▶ **Problem to work on**: Your answer should be the lines below from the one with "M153 231 271" to the one with "<!-- water labels -->", both included, given again exactly and with nothing added.

▶ **Materials provided**:
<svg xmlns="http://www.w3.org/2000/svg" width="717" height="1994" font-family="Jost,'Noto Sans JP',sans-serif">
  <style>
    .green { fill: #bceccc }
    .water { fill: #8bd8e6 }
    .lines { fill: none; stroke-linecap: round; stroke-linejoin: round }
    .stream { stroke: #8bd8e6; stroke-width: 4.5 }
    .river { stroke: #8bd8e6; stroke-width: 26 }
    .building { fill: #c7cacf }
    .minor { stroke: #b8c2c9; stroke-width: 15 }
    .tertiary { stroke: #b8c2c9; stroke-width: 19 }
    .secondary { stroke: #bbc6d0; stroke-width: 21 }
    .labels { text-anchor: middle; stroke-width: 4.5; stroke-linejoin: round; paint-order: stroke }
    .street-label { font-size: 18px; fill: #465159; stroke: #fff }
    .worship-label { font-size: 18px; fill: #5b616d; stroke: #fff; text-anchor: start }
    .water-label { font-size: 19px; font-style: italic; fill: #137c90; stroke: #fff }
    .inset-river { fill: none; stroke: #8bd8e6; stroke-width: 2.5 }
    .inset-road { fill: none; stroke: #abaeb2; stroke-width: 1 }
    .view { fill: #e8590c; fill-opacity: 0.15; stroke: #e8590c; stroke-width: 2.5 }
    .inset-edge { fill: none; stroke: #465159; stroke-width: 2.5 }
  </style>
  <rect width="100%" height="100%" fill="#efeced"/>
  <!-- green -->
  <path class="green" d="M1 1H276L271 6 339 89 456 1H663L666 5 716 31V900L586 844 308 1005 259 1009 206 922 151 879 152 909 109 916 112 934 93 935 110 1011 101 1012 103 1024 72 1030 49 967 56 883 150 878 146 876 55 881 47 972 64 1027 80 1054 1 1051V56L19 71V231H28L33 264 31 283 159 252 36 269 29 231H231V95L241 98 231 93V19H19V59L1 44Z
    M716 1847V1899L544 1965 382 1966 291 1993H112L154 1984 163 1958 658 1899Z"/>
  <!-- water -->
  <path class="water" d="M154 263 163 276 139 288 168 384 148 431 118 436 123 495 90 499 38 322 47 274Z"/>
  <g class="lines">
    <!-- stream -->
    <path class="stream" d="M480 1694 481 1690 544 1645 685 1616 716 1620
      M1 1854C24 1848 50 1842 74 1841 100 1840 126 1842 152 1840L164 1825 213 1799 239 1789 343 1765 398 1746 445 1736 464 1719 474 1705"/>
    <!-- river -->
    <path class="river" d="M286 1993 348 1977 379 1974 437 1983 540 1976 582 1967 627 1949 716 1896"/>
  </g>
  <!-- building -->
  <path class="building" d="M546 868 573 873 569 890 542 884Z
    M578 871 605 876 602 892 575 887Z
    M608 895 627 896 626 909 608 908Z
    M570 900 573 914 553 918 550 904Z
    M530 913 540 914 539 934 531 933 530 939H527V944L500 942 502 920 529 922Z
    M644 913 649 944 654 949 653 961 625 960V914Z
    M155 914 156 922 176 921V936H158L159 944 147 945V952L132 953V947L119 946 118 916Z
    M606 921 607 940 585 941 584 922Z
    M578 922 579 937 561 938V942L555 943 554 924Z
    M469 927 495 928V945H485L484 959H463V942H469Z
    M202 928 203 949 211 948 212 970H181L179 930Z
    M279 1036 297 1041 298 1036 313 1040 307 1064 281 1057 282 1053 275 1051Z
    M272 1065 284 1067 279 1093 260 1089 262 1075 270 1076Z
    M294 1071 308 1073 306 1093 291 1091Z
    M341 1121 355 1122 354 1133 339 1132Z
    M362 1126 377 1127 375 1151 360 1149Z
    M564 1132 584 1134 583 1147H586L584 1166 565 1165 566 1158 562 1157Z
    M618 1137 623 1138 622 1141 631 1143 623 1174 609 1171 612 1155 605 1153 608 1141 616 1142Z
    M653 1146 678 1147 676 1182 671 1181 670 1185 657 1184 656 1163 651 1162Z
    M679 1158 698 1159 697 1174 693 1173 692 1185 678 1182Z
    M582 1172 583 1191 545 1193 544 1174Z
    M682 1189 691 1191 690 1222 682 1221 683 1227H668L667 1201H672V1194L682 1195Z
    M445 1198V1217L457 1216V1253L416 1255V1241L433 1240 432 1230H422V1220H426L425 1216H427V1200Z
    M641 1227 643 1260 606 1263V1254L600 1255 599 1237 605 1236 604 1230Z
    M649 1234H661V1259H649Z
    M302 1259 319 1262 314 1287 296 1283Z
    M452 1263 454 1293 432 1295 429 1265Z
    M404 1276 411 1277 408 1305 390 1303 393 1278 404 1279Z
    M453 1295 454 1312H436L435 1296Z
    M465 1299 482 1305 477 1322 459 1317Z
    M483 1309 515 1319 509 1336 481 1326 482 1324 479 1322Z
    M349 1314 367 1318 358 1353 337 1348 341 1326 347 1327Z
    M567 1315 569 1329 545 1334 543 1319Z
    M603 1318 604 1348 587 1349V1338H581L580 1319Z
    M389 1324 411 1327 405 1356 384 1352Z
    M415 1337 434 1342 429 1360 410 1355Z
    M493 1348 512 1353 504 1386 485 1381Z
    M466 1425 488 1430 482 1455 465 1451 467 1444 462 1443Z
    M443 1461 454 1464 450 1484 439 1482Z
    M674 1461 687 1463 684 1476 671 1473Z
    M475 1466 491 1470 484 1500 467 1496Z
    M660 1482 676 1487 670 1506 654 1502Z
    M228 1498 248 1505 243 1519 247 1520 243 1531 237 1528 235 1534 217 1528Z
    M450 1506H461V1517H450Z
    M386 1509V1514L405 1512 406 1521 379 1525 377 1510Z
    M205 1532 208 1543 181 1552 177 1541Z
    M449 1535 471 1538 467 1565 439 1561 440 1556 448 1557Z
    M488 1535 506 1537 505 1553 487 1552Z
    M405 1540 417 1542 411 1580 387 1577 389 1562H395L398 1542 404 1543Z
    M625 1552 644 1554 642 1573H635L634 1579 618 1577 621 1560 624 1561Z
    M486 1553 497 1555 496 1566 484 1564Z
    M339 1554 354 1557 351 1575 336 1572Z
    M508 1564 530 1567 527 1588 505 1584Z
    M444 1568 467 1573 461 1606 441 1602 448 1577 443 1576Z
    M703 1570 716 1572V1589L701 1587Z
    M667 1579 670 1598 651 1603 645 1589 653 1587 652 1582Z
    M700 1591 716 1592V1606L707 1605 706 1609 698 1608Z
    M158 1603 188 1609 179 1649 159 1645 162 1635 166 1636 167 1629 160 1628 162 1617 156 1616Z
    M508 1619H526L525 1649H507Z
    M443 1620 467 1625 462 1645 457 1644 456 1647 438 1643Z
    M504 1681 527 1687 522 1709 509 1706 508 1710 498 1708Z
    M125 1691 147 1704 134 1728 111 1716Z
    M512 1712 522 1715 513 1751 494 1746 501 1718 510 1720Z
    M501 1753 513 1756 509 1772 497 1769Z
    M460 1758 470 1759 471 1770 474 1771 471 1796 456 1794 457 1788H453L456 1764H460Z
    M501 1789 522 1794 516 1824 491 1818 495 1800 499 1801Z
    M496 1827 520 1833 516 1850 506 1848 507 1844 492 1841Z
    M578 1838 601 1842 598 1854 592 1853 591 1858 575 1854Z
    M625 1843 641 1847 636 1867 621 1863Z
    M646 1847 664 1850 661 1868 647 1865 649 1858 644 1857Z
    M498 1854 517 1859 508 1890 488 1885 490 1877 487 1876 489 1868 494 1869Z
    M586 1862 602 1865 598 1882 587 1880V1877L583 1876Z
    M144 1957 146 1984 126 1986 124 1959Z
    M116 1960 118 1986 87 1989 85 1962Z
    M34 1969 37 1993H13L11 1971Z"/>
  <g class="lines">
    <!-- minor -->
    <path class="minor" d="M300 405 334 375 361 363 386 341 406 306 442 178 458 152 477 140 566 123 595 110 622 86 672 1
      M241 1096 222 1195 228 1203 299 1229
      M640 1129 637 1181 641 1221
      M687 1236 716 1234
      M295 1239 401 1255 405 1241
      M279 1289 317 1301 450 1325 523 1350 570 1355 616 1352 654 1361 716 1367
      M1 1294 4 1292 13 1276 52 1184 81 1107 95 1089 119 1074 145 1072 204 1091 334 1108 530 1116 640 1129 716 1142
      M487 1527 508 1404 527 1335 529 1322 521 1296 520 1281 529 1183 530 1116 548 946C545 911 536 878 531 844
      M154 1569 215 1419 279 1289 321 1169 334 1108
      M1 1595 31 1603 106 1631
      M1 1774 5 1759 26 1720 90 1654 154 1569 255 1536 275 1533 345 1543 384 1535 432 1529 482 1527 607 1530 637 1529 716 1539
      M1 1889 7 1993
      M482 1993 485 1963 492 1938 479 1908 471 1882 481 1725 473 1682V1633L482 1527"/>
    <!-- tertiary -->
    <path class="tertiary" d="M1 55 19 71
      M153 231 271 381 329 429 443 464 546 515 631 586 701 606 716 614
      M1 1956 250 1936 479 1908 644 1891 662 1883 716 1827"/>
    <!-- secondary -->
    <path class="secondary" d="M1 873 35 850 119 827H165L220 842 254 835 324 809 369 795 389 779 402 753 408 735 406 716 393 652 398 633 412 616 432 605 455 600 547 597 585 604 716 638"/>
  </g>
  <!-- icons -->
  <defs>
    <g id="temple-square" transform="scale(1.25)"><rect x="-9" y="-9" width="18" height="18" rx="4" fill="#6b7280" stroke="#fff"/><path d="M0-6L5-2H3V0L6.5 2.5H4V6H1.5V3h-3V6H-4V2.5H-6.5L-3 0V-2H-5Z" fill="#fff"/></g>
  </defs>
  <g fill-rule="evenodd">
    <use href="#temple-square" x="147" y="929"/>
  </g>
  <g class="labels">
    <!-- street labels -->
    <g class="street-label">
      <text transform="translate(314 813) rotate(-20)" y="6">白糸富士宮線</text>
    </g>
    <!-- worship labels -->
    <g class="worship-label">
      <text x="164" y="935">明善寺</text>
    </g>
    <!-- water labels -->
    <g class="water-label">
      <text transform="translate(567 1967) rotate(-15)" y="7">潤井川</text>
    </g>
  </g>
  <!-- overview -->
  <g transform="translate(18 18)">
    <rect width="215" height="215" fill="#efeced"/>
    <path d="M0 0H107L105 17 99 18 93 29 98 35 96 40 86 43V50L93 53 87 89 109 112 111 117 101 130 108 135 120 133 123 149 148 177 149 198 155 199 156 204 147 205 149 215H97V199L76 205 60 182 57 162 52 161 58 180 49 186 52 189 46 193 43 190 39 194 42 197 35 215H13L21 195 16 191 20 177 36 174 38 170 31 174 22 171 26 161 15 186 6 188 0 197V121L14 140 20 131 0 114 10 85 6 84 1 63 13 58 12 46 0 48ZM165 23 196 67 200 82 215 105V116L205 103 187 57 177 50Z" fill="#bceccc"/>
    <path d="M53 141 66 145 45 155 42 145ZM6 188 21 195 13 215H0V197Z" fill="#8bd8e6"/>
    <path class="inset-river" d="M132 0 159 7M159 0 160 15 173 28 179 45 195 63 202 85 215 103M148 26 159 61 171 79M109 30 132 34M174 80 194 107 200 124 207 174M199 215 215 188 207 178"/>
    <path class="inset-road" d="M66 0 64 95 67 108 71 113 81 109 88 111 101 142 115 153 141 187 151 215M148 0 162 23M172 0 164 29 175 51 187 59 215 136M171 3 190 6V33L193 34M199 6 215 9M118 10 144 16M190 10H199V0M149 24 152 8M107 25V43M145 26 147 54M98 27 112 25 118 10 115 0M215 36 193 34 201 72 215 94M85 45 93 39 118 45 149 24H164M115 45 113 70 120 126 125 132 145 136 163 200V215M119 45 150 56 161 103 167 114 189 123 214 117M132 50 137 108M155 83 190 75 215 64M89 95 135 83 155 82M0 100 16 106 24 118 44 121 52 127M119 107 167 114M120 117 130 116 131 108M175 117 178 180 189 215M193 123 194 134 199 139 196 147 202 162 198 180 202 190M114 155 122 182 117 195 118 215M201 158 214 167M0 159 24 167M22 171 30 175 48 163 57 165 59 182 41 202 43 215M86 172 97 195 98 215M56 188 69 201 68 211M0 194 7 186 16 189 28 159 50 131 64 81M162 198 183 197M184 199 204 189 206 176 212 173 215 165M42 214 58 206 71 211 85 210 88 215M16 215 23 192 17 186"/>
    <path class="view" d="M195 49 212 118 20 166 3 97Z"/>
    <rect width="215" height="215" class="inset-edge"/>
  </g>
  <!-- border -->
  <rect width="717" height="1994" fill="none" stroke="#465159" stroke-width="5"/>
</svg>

▶ **Your solution**:
      M153 231 271 381 329 429 443 464 546 515 631 586 701 606 716 614
      M1 1956 250 1936 479 1908 644 1891 662 1883 716 1827"/>
    <!-- secondary -->
    <path class="secondary" d="M1 873 35 850 119 827H165L220 842 254 835 324 809 369 795 389 779 402 753 408 735 406 716 393 652 398 633 412 616 432 605 455 600 547 597 585 604 716 638"/>
  </g>
  <!-- icons -->
  <defs>
    <g id="temple-square" transform="scale(1.25)"><rect x="-9" y="-9" width="18" height="18" rx="4" fill="#6b7280" stroke="#fff"/><path d="M0-6L5-2H3V0L6.5 2.5H4V6H1.5V3h-3V6H-4V2.5H-6.5L-3 0V-2H-5Z" fill="#fff"/></g>
  </defs>
  <g fill-rule="evenodd">
    <use href="#temple-square" x="147" y="929"/>
  </g>
  <g class="labels">
    <!-- street labels -->
    <g class="street-label">
      <text transform="translate(314 813) rotate(-20)" y="6">白糸富士宮線</text>
    </g>
    <!-- worship labels -->
    <g class="worship-label">
      <text x="164" y="935">明善寺</text>
    </g>
    <!-- water labels -->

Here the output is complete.